Page text:
Happy Sunday and welcome back to The Best and The Brightest. I’m Leigh Ann Caldwell, celebrating my daughter’s 11th birthday party this weekend. I was also on Meet the Press, talking about my piece last week on Senate G.O.P. anger and angst, Graham Platner’s latest liability, and Democrats’ ongoing attempt to move past 2024.

Congress is filtering back into town after a weeklong Memorial Day recess, but time hasn’t healed the rift between Senate Republicans and Donald Trump after the president helped take down Sen. John Cornyn and unveiled his $1.8 billion “anti-weaponization” slush fund. On the contrary, one senior Republican aide told me, Congress’s return “is going to be a real shit show.” And this aide is on the Trumpier side of the spectrum. Buckle up…

In tonight’s issue, the latest twists in the G.O.P. cold war on the Hill, and why the president’s Office of Legislative Affairs—the White House unit that’s supposed to be omnipresent on the Hill—is stuck in the middle. Plus, my partner Marianna Sotomayor has the backstory on Trump’s last-minute endorsement of Rep. Randy Feenstra in the Iowa gubernatorial race and why Dems in D.C. have had it with Zohran Mamdani.

Still not subscribed to Puck? You’re missing out! Please don’t be that person who asks me to forward the email or send you a PDF. I love you, but read the room.

Also mentioned in this issue: James Blair, James Braid, John Barrasso, Darializa Avila Chevalier, Adriano Espaillat, Linda Sánchez, Hakeem Jeffries, Nydia Velázquez, Ashley Hinson, Zach Nunn, Mariannette Miller-Meeks, Dusty Johnson, Larry Rhoden, Toby Doeden, Pamela Evette, Ralph Norman, Nancy Mace, Todd Blanche, Shuwanza Goff, Louisa Terrell, and many more.

Marianna Sotomayor Marianna Sotomayor
 

The Cloakroom

  • The Mamdani “betrayal”: On Thursday evening, New York City Mayor Zohran Mamdani shocked the Congressional Hispanic Caucus when he appeared on MS NOW to endorse democratic socialist challenger Darializa Avila Chevalier over sitting Upper Manhattan Rep. Adriano Espaillat. Mamdani, after all, had privately pledged that he would support Espaillat, the five-term incumbent who was one of the first former Andrew Cuomo supporters to support him. Making matters worse, Mamdani credited Avila Chevalier for having “secured the release of our neighbors from undue ICE custody.” But it was Espaillat, the chairman of the Hispanic Caucus, who drafted legislation to rein in the agency, and even joined a lawsuit to force the administration to give Congress access to federal detention facilities.

    The endorsement was repeatedly described to me as a “betrayal” by lawmakers, aides, and campaign strategists. “To diminish the record of the first formerly undocumented member of Congress is offensive,” said Rep. Linda Sánchez, who chairs the C.H.C.’s campaign arm. Members of the New York delegation were equally frustrated by Mamdani’s decision to support another D.S.A. candidate, Claire Valdez, over Rep. Nydia Velázquez’s chosen successor, Antonio Reynoso, in Queens. Yes, Mamdani is a socialist, but there had been some hope that he might play the inside game instead of the rabble-rouser.

Stored data:

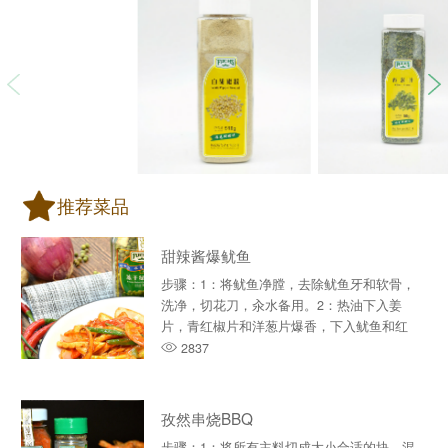
推荐菜品
甜辣酱爆鱿鱼
步骤：1：将鱿鱼净膛，去除鱿鱼牙和软骨，
洗净，切花刀，汆水备用。2：热油下入姜
片，青红椒片和洋葱片爆香，下入鱿鱼和红
甜椒粉翻炒。3：加入生抽，料···
2837
孜然串烧BBQ
步骤：1：将所有主料切成大小合适的块，混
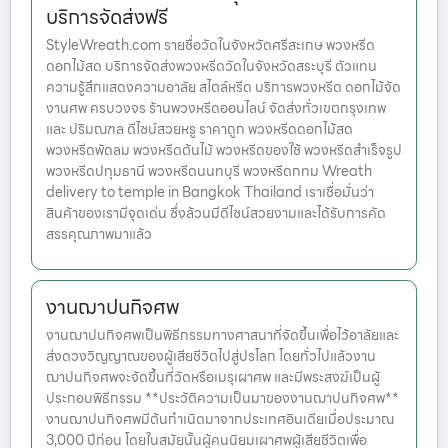
บริการจัดส่งฟรี
StyleWreath.com รายชื่อวัดในจังหวัดศรีสะเกษ พวงหรีด
ดอกไม้สด บริการจัดส่งพวงหรีดวัดในจังหวัดสระบุรี ตัวแทน
ความรู้สึกแสดงความอาลัย สไตล์หรีด บริการพวงหรีด ดอกไม้จัด
งานศพ ครบวงจร ร้านพวงหรีดออนไลน์ จัดส่งทั่วเขตกรุงเทพ
และ ปริมณฑล ดีไซน์สวยหรู ราคาถูก พวงหรีดดอกไม้สด
พวงหรีดพัดลม พวงหรีดต้นไม้ พวงหรีดของใช้ พวงหรีดสำเร็จรูป
พวงหรีดปทุมธานี พวงหรีดนนทบุรี พวงหรีดกทม Wreath
delivery to temple in Bangkok Thailand เราเชื่อมั่นว่า
สินค้าของเรามีจุดเด่น ซึ่งล้วนมีดีไซน์สวยงามและได้รับการคัด
สรรคุณภาพมาแล้ว
งานฌาปนกิจศพ
งานฌาปนกิจศพเป็นพิธีกรรมทางศาสนาที่จัดขึ้นเพื่อไว้อาลัยและ
ส่งดวงวิญญาณของผู้เสียชีวิตไปสู่ปรโลก โดยทั่วไปแล้วงาน
ฌาปนกิจศพจะจัดขึ้นที่วัดหรือเมรุเผาศพ และมีพระสงฆ์เป็นผู้
ประกอบพิธีกรรม **ประวัติความเป็นมาของงานฌาปนกิจศพ**
งานฌาปนกิจศพมีต้นกำเนิดมาจากประเทศอินเดียเมื่อประมาณ
3,000 ปีก่อน โดยในสมัยนั้นผู้คนนิยมเผาศพผู้เสียชีวิตเพื่อ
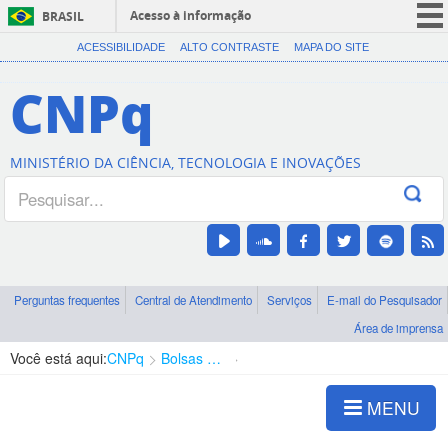
Acesso à informação
BRASIL
CORONAVÍRUS (COVID-19)
ACESSIBILIDADE
ALTO CONTRASTE
MAPA DO SITE
Participe
CNPq
Serviços
Legislação
MINISTÉRIO DA CIÊNCIA, TECNOLOGIA E INOVAÇÕES
Canais
Perguntas frequentes
Central de Atendimento
Serviços
E-mail do Pesquisador
Área de imprensa
Você está aqui:
CNPq
Bolsas e Auxílios Vigentes
Projetos de Pesquisa
MENU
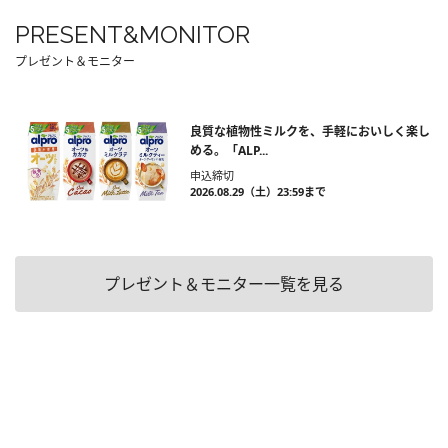
PRESENT&MONITOR
プレゼント＆モニター
良質な植物性ミルクを、手軽においしく楽し
める。「ALP...
申込締切
2026.08.29（土）23:59まで
プレゼント＆モニター一覧を見る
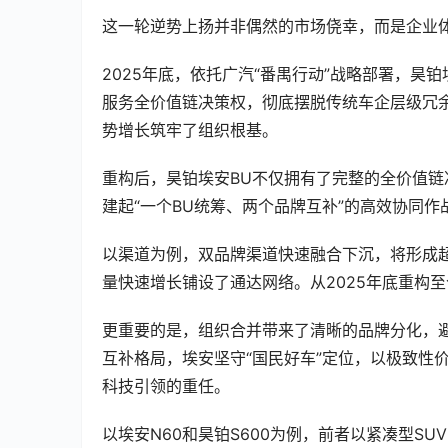
这一轮逆势上扬并非偶然的市场侥幸，而是企业
2025年底，依托广汽“番禺行动”战略部署，昊
服务全价值链决策权，彻底摆脱传统车企层级冗余
势增长筑牢了组织根基。
重构后，昊铂埃安BU不仅拥有了完整的全价值链
建起“一个BU统筹、两个品牌互补”的高效协同作
以渠道为例，双品牌渠道快速融合下沉，将形成超
量快速增长铺设了通达网络。从2025年底重构
更重要的是，组织合并带来了清晰的品牌分化，避
互补格局，埃安坚守“国民好车”定位，以极致性
科技引领的重任。
以埃安N60和昊铂S600为例，前者以紧凑型SU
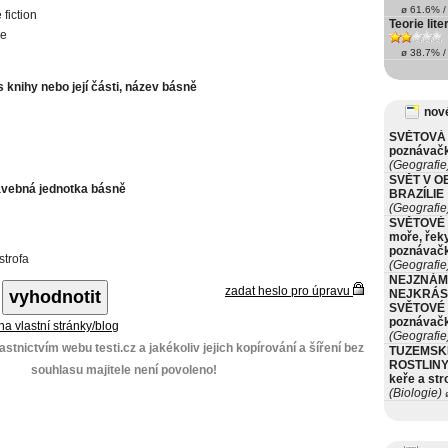
ø 61.6% / 
 fiction
Teorie lite
e
ø 38.7% / 
 knihy nebo její části, název básně
nové
SVĚTOVÁ 
poznávač
(Geografie
SVĚT V O
avebná jednotka básně
BRAZÍLIE
(Geografie
SVĚTOVÉ 
moře, řeky
poznávač
strofa
(Geografie
NEJZNÁM
zadat heslo pro úpravu
NEJKRÁS
SVĚTOVÉ 
poznávač
 na vlastní stránky/blog
(Geografie
stnictvím webu testi.cz a jakékoliv jejich kopírování a šíření bez
TUZEMSK
ROSTLINY 
souhlasu majitele není povoleno!
keře a st
(Biologie)
ø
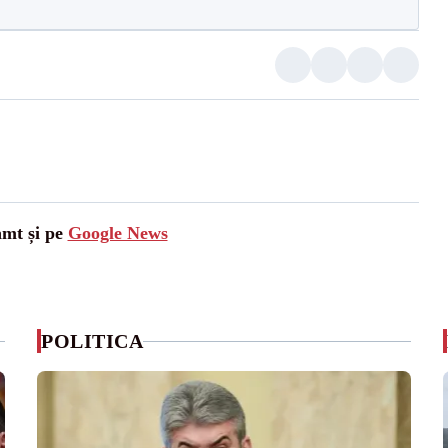
amt și pe
Google News
POLITICA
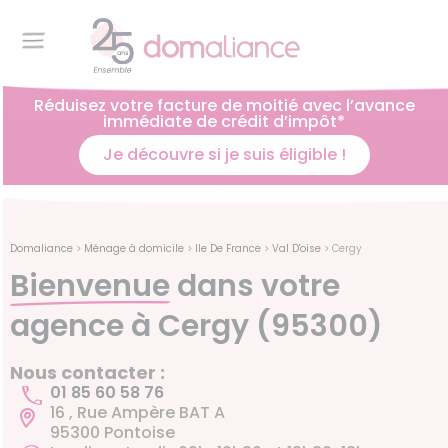
Réduisez votre facture de moitié avec l’avance
immédiate de crédit d’impôt*
Je découvre si je suis éligible !
Domaliance
>
Ménage à domicile
>
Ile De France
>
Val D'oise
>
Cergy
Bienvenue
dans votre
agence à Cergy (95300)
Nous contacter :
01 85 60 58 76
16 , Rue Ampère BAT A
95300 Pontoise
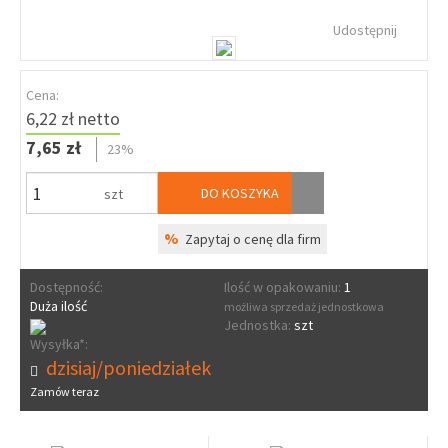
Udostępnij
Cena:
6,22 zł netto
7,65 zł
23%
DO KOSZYKA
szt
%
Zapytaj o cenę dla firm
Dostępność:
Ilość w opakowaniu:
1
Duża ilość
możliwa sprzedaż jednostkowa
Jednostka:
szt
Wysyłka*:
dzisiaj/poniedziałek
Zamów teraz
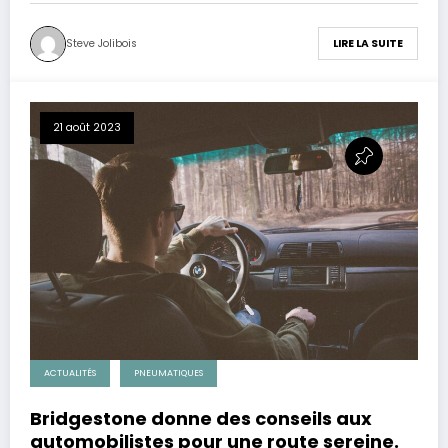
Steve Jolibois
LIRE LA SUITE
21 août 2023
ACTUALITÉS
PNEUMATIQUES
Bridgestone donne des conseils aux
automobilistes pour une route sereine.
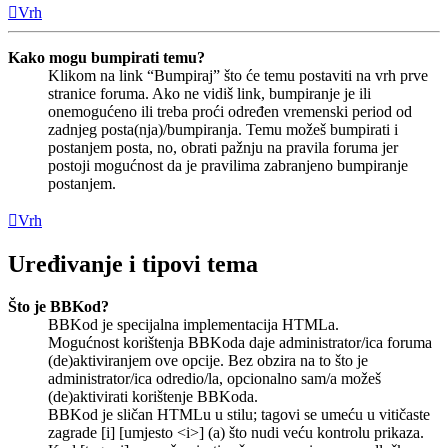
Vrh
Kako mogu bumpirati temu?
Klikom na link “Bumpiraj” što će temu postaviti na vrh prve
stranice foruma. Ako ne vidiš link, bumpiranje je ili
onemogućeno ili treba proći određen vremenski period od
zadnjeg posta(nja)/bumpiranja. Temu možeš bumpirati i
postanjem posta, no, obrati pažnju na pravila foruma jer
postoji mogućnost da je pravilima zabranjeno bumpiranje
postanjem.
Vrh
Uređivanje i tipovi tema
Što je BBKod?
BBKod je specijalna implementacija HTMLa.
Mogućnost korištenja BBKoda daje administrator/ica foruma
(de)aktiviranjem ove opcije. Bez obzira na to što je
administrator/ica odredio/la, opcionalno sam/a možeš
(de)aktivirati korištenje BBKoda.
BBKod je sličan HTMLu u stilu; tagovi se umeću u vitičaste
zagrade [i] [umjesto <i>] (a) što nudi veću kontrolu prikaza.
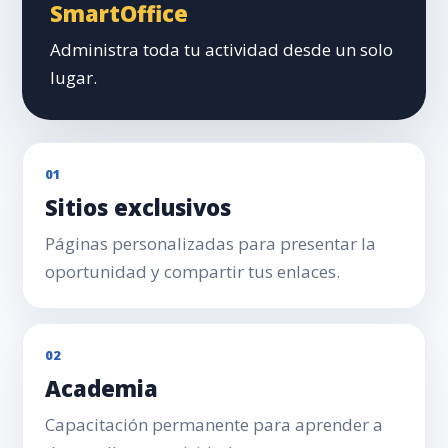
SmartOffice
Administra toda tu actividad desde un solo
lugar.
01
Sitios exclusivos
Páginas personalizadas para presentar la
oportunidad y compartir tus enlaces.
02
Academia
Capacitación permanente para aprender a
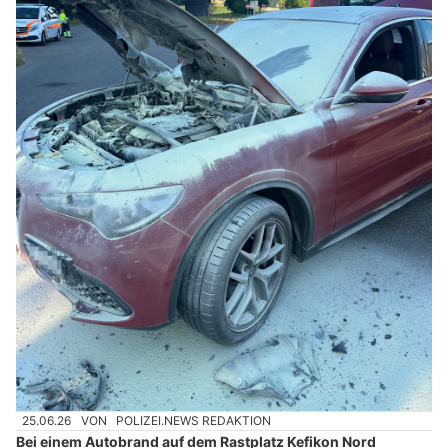
25.06.26
VON
POLIZEI.NEWS REDAKTION
Bei einem Autobrand auf dem Rastplatz Kefikon Nord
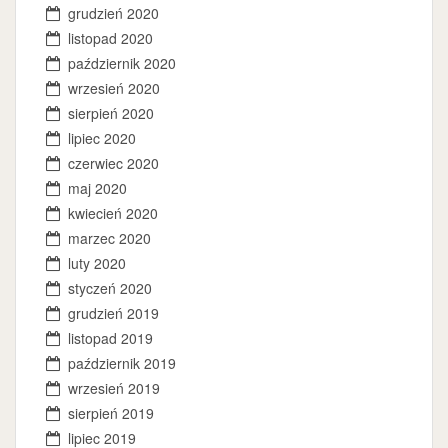
grudzień 2020
listopad 2020
październik 2020
wrzesień 2020
sierpień 2020
lipiec 2020
czerwiec 2020
maj 2020
kwiecień 2020
marzec 2020
luty 2020
styczeń 2020
grudzień 2019
listopad 2019
październik 2019
wrzesień 2019
sierpień 2019
lipiec 2019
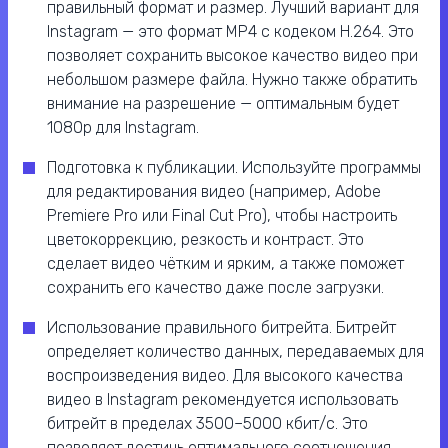
правильный формат и размер. Лучший вариант для
Instagram — это формат MP4 с кодеком H.264. Это
позволяет сохранить высокое качество видео при
небольшом размере файла. Нужно также обратить
внимание на разрешение — оптимальным будет
1080p для Instagram.
Подготовка к публикации. Используйте программы
для редактирования видео (например, Adobe
Premiere Pro или Final Cut Pro), чтобы настроить
цветокоррекцию, резкость и контраст. Это
сделает видео чётким и ярким, а также поможет
сохранить его качество даже после загрузки.
Использование правильного битрейта. Битрейт
определяет количество данных, передаваемых для
воспроизведения видео. Для высокого качества
видео в Instagram рекомендуется использовать
битрейт в пределах 3500–5000 кбит/с. Это
позволяет достичь оптимального соотношения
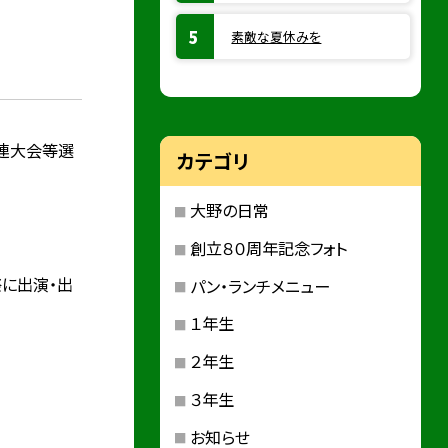
素敵な夏休みを
体連大会等選
カテゴリ
大野の日常
創立８０周年記念フォト
に出演・出
パン・ランチメニュー
１年生
２年生
３年生
お知らせ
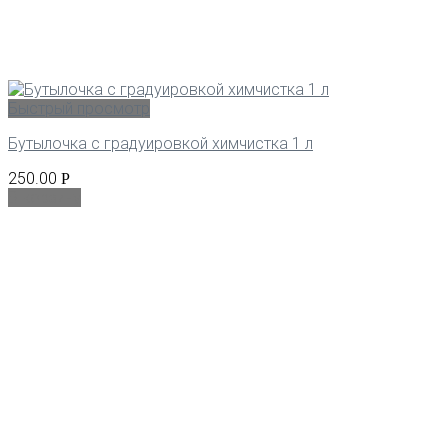
Быстрый просмотр
Бутылочка с градуировкой химчистка 1 л
250.00
Р
В корзину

Parts of the exercise:
a – List every person the newsletter refers to with the title "Rep."
b – Extract from the newsletter, word for word, the passage from "The endorsement was" to "of the rabble-rouser.".
Work only from the newsletter text.

Task solutions:
a – Randy Feenstra, Adriano Espaillat, Linda Sánchez, Nydia Velázquez

b –
The endorsement was repeatedly described to me as a “betrayal” by lawmakers, aides, and campaign strategists. “To diminish the record of the first formerly undocumented member of Congress is offensive,” said Rep. Linda Sánchez, who chairs the C.H.C.’s campaign arm. Members of the New York delegation were equally frustrated by Mamdani’s decision to support another D.S.A. candidate, Claire Valdez, over Rep. Nydia Velázquez’s chosen successor, Antonio Reynoso, in Queens. Yes, Mamdani is a socialist, but there had been some hope that he might play the inside game instead of the rabble-rouser.